To Big Sam, of course, it is, and all of West Ham’s possession is used simply to get the ball closer to the opponents’ goal. West Ham’s figure of 25 crosses per game is second only to Manchester United’s 27; their 67 long passes per game is the league’s fourth highest figure, while their average of 275 short passes is second lowest.
For a team that supposedly is at its best at set pieces, they do very little to win them. They only make 7.5 dribbles per game and only win 9.6 fouls per game. As such, they have only scored 9 set piece goals in 2013-14.
The atrociousness going forward would matter less if they could restrict the number of chances available to their opponents, but they cannot. This season they have conceded an average of 17.7 shots per game, the second highest figure in the league. They do very little to stop their opponents: their averages of 17.2 tackles per game and 10.9 interceptions per game rank among the league’s lowest.
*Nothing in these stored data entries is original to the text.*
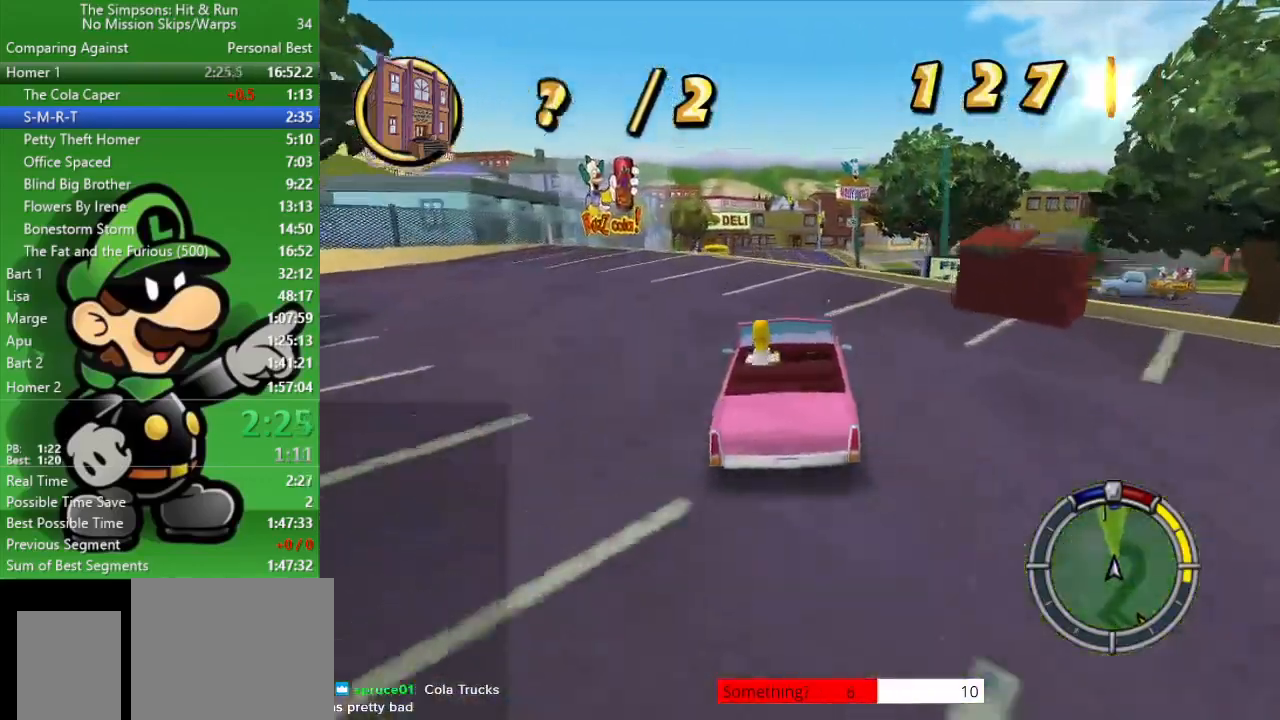
{"buttons": ["CIRCLE"], "left_stick": "right", "right_stick": "center", "events": []}
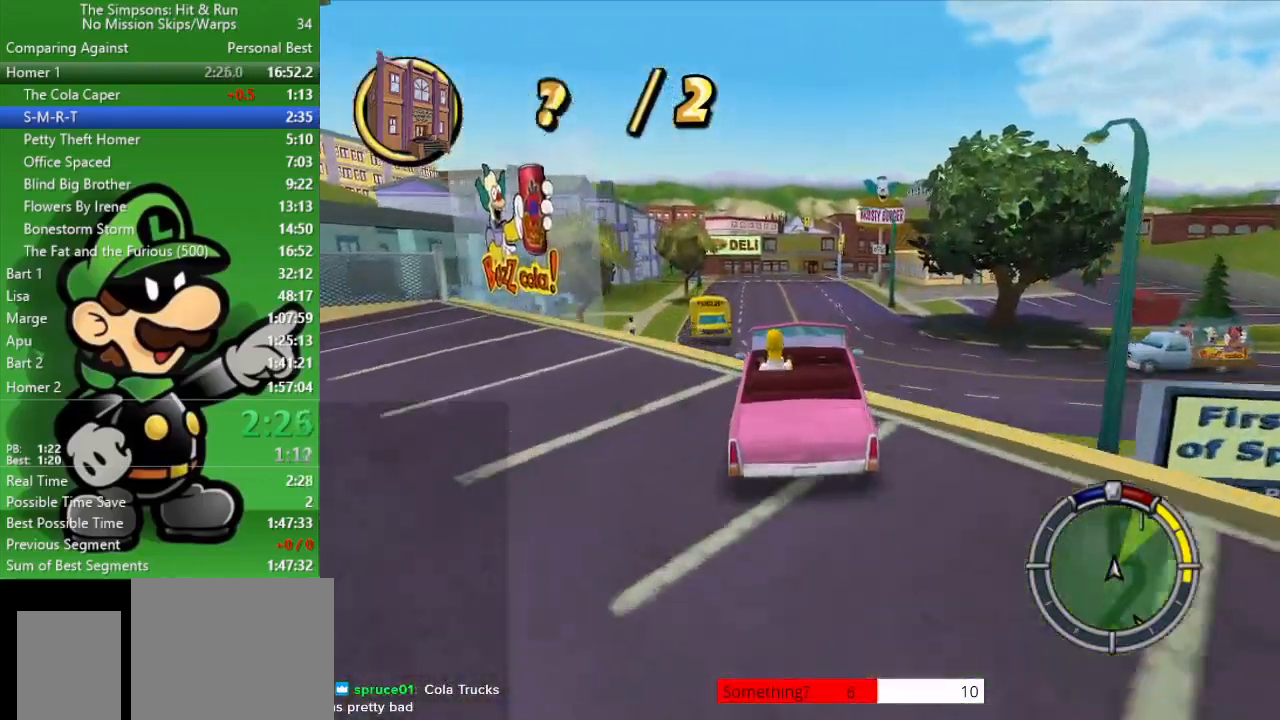
{"buttons": ["CIRCLE"], "left_stick": "center", "right_stick": "center", "events": [[217, "left_stick", "center"]]}
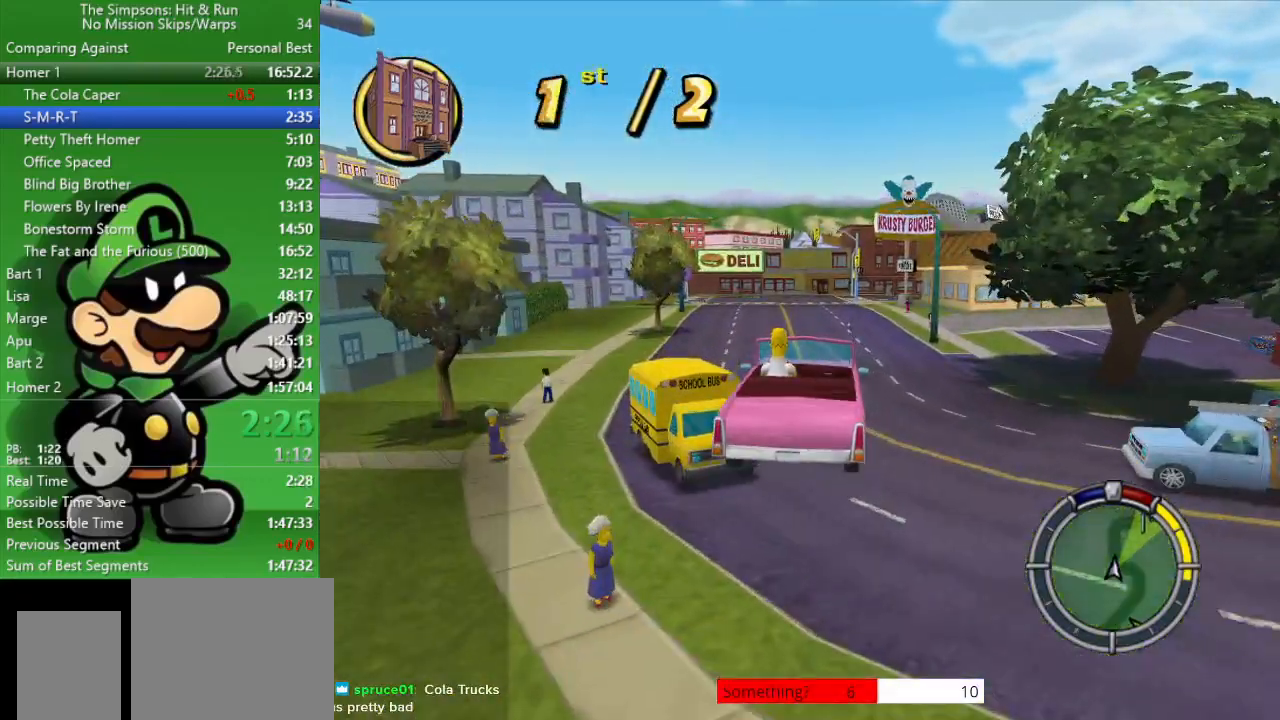
{"buttons": ["CIRCLE"], "left_stick": "center", "right_stick": "center", "events": []}
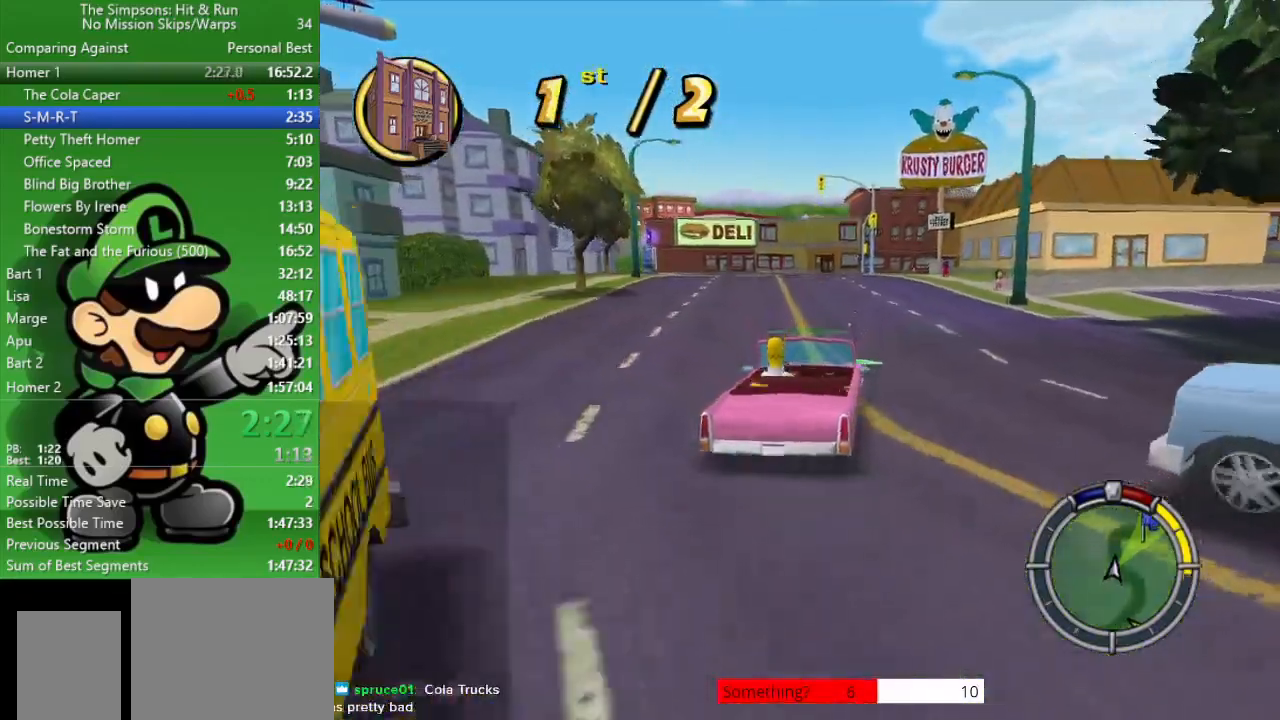
{"buttons": ["CIRCLE"], "left_stick": "center", "right_stick": "center", "events": []}
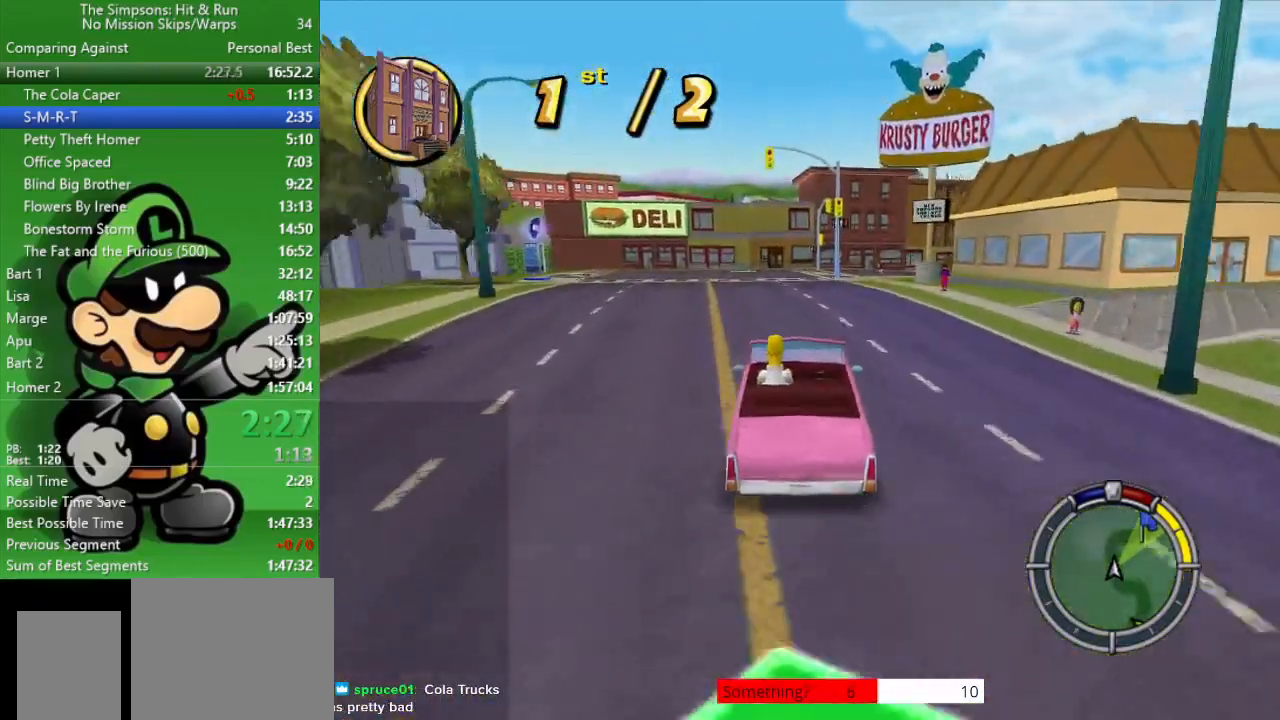
{"buttons": ["CIRCLE"], "left_stick": "center", "right_stick": "center", "events": [[17, "left_stick", "right"], [350, "left_stick", "center"]]}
Despite this inertia off the ball, they are no saints: 60 yellow cards and 5 reds gives them the division’s fourth worst disciplinary record.
To summarise, then, Tottenham can expect to find themselves under a predictable hail of long punts and high crosses towards Carroll, while Nolan looks to win the second ball. Unless Michael Dawson and Younès Kaboul make a total hash of it – quite a significant caveat, admittedly – they should not face any significant problems. At the other end, superior individual quality should prise open a defence usually more than willing to show attackers towards the goal.